The UK government is being sued over its net zero climate strategy, which lawyers argue illegally fails to include the policies needed to deliver the promised cuts in emissions.
Court papers were filed on Wednesday by ClientEarth (CE) and, separately, by Friends of the Earth (FoE). CE also claims the failure to meet legal carbon budgets would contravene the Human Rights Act by impacting on young people’s right to life and family life.
The net zero strategy was published in October and included commitments to end the sales of new fossil fuel cars by 2030 and gas boilers by 2035. But it did not spell out how the strategy would be delivered or specify the cuts in emissions to be achieved in each sector. Instead, the lawyers said, it relied on speculative technologies such as zero-carbon aviation fuels and extracting carbon dioxide directly from the air and burying it.
ClientEarth has defeated the government three times in court in recent years over inadequate air pollution policies, while court victories by Friends of the Earth include a case about the cost of bringing environmental claims against ministers.
Both CE and FoE argue that the Climate Change Act requires ministers to set out policies to meet carbon budgets “as soon as reasonably practicable” after they have been set. The assessment included in the net zero strategy shows UK emissions being double the level allowed in 2035 and also missing targets in 2025 and 2030.
“A net zero strategy needs to include real-world policies that ensure it succeeds,” said lawyer Sam Hunter Jones at CE. “Anything less is a breach of the government’s legal duties and amounts to greenwashing and climate delay. The government’s pie-in-the-sky approach pushes the risk onto young people and future generations who stand to be hit hardest by the climate crisis.”

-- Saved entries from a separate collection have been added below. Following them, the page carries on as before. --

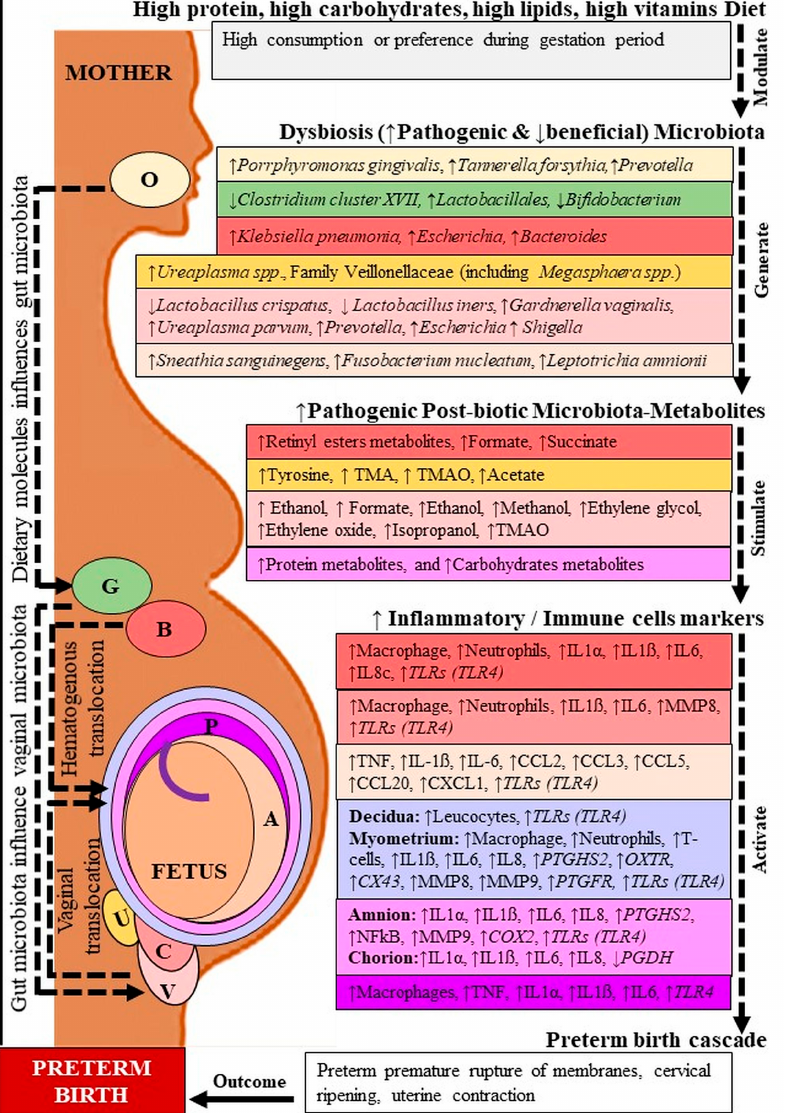
Figure 1. Microbiota-metabolites and inflammatory markers in preterm birth. O: Oral; G: Gut; B: Blood; U: Urine; V: Vagina; C: Cervix; P: Placenta; A: Amniotic fluid. TMA: Trimethylamine, TMAO: Trimethylamine N-oxide; IL: Interleukin; TNF: Tumor necrosis factor; MMP: Matrix metallopro- teinase; CCL: C-C motif chemokine ligand; CXCL: C-X-C motif chemokine; PTGDS2 : Prostaglandin D2 synthase; OXTR : Oxytocin receptor; CX : Connexin; NFkB : Nuclear factor-kappa B; COX : Cy- clooxygenase; PGDH : Prostaglandin dehydrogenase. Dashed lines indicate several steps, ↓ decreased, ↑ increased level. Location followed by color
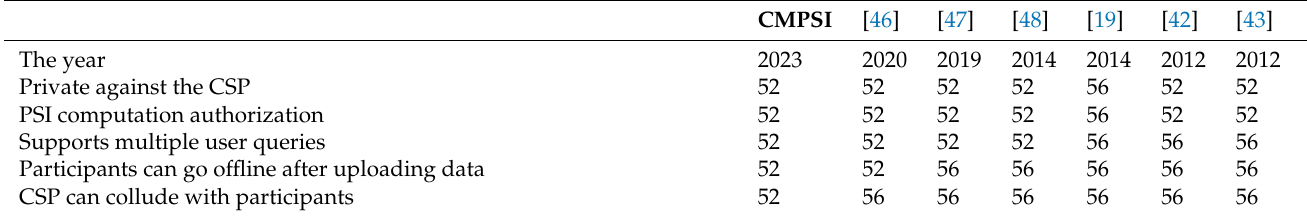
Table 1. Comparison with existing schemes.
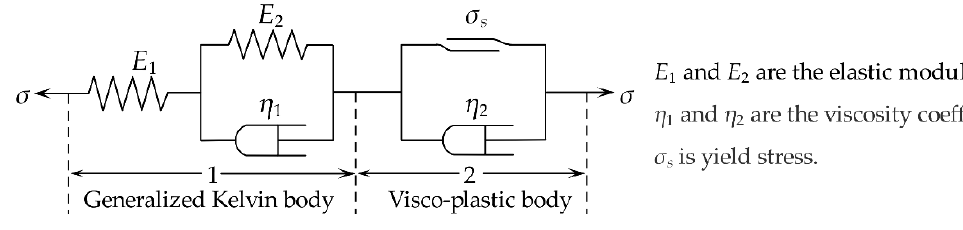
Figure 7. Classical Nishihara model.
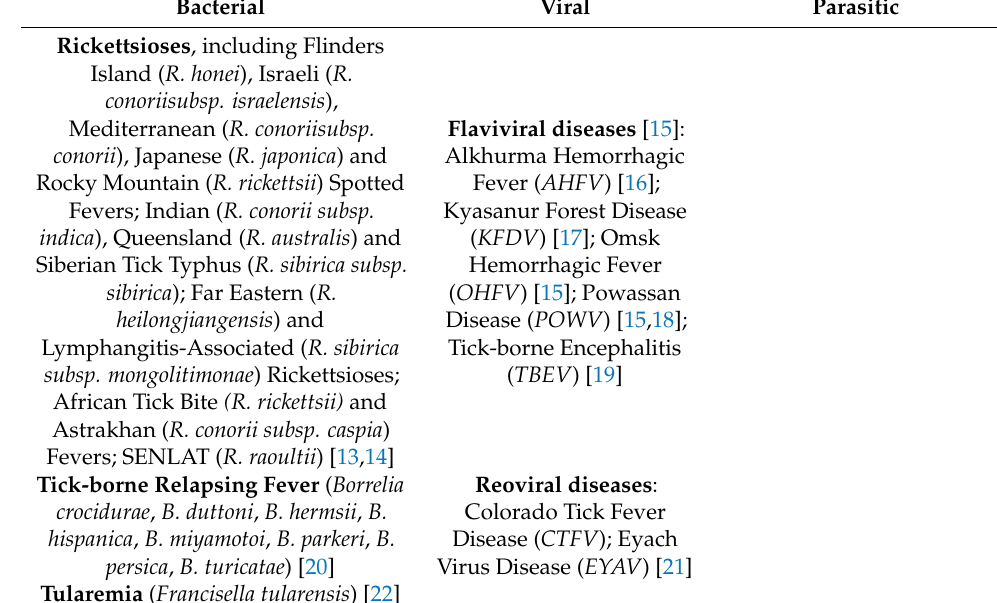
Table 1. Cont. Bacterial Viral Parasitic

The FoE action also claims that another government strategy, on heat and buildings, failed to assess its impact on groups protected in law, including children, people of colour and those with disabilities. FoE previously found that people of colour were twice as likely to be living in fuel poverty as white people.
“We know that those who do least to cause climate breakdown are too often the hardest hit,” said Katie de Kauwe, an FoE lawyer. “Climate action must be based on reversing these inequalities, by designing the transition with the most vulnerable in mind. Not even considering the implications of the heat and building strategy on such groups is quite shocking.”
The government’s official advisers, the Climate Change Committee (CCC), said in October that the net zero strategy was a “big step forward” and the most comprehensive among G20 countries. But its assessment said: “The government has not quantified the effect of each policy and proposal on emissions. So … it is not clear how the mix of policies will deliver on its ambitions.”
The CCC highlighted a lack of policies on energy efficiency in homes following a botched green homes grant scheme, on farming, and on reducing the amount of meat and dairy people eat and the number of flights taken. “It’s a very market-led strategy,” said the CCC chief executive, Chris Stark. “We shall see how that fares.”
“While the government should of course invest and encourage innovation, the early-stage solutions featured in the strategy can’t make up for the lack of credible near-term action,” said Hunter Jones.
He added: “Energy bills are currently soaring, in part because of the UK’s over-reliance on fossil gas for heating and poor levels of insulation. Government failure to deliver real climate action is resulting in higher bills for people.”
Following the filing of the claims, and the submission of the government’s defence, the high court will decide whether to grant full hearings of the cases.
A government spokesperson said: “The net zero strategy sets out specific, detailed measures we will take to transition to a low carbon economy, including helping businesses and consumers to move to clean and more secure, home-grown power, supporting hundreds of thousands of well-paid jobs and leveraging up to ?90bn of private investment by 2030.”